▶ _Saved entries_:
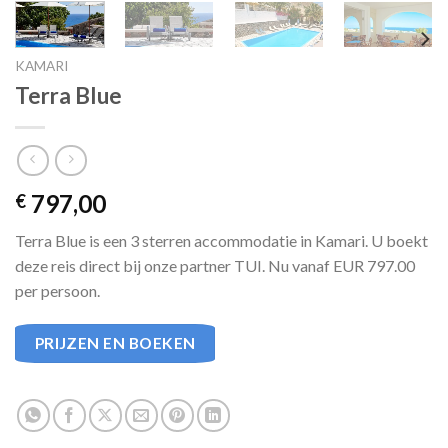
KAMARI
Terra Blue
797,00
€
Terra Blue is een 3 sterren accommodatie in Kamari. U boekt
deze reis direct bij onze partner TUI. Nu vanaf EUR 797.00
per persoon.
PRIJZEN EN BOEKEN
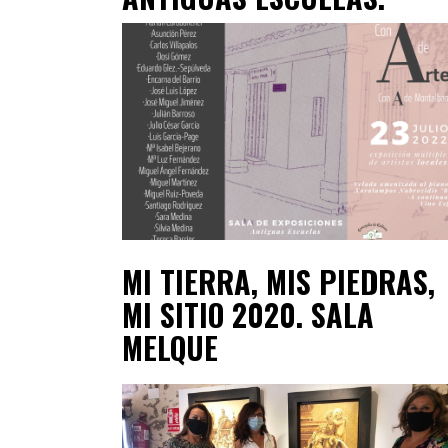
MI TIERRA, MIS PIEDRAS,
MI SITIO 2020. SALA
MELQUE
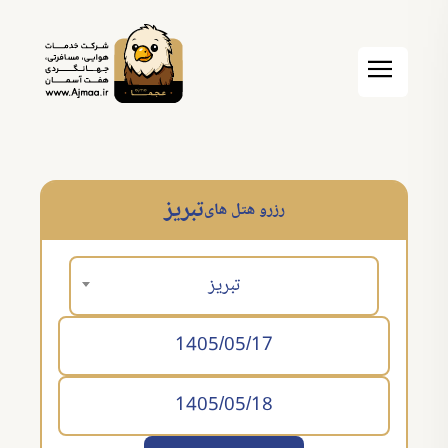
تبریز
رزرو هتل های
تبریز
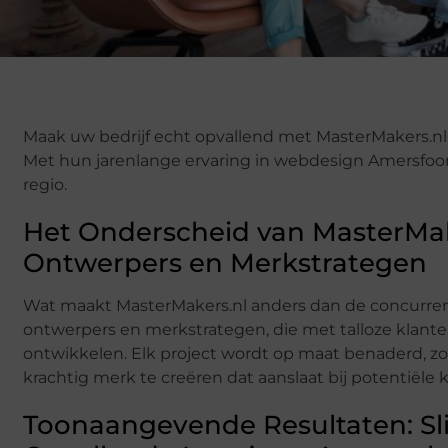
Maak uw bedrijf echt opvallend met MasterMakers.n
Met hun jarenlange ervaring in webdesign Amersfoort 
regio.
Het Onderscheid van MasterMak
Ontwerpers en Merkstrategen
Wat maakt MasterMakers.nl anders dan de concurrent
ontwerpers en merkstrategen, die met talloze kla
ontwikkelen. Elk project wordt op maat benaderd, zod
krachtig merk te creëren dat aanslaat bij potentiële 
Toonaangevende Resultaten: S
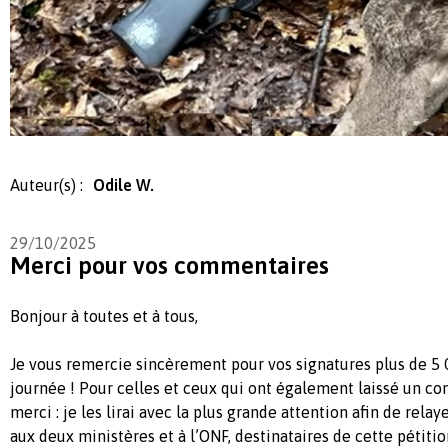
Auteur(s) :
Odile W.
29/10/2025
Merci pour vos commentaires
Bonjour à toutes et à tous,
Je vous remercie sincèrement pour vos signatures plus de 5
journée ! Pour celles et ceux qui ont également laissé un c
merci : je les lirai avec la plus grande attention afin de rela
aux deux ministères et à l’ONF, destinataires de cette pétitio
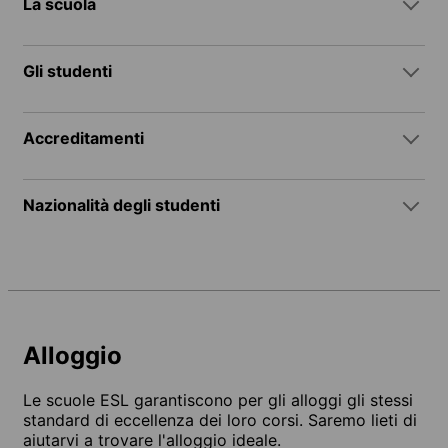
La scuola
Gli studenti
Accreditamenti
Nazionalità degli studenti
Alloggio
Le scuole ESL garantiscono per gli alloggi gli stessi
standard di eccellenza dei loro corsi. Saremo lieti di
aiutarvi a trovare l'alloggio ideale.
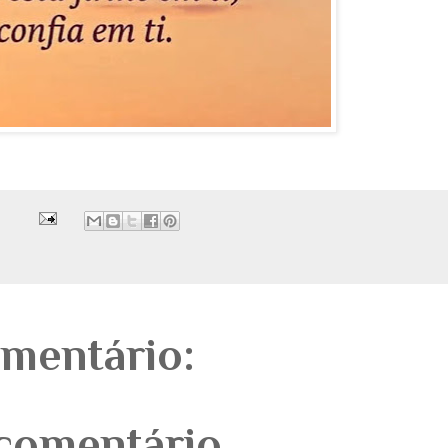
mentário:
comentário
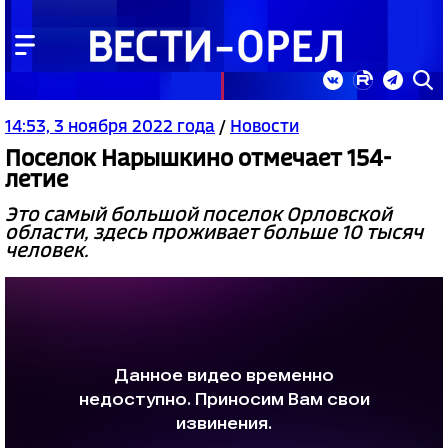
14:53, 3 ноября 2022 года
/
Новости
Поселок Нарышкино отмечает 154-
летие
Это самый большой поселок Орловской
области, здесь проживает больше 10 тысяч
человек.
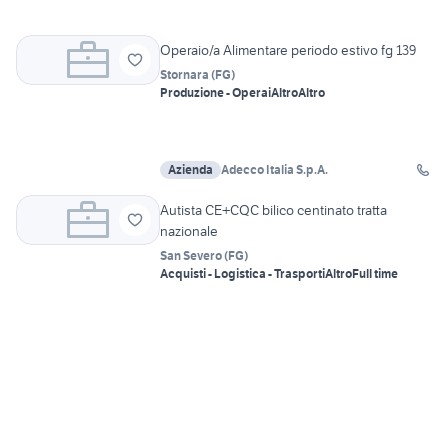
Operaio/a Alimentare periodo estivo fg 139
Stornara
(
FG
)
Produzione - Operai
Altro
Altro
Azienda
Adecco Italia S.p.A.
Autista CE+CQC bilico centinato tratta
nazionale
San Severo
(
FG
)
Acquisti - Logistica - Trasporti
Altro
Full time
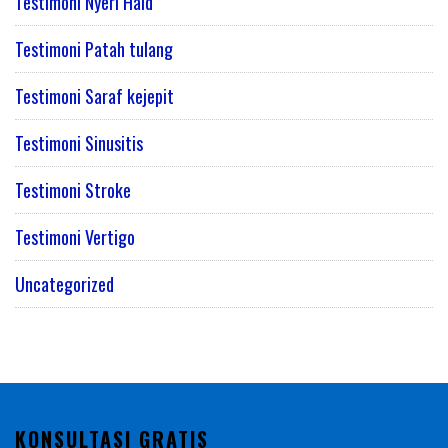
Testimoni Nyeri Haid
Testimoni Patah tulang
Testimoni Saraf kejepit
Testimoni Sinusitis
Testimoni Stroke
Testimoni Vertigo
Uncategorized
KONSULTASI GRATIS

▶ _AIM OF THE TASK_:
Locate each line in the items above that contains the word "plus" and copy those lines.

▶ _TASK SOLUTION_:
Je vous remercie sincèrement pour vos signatures plus de 5
merci : je les lirai avec la plus grande attention afin de rela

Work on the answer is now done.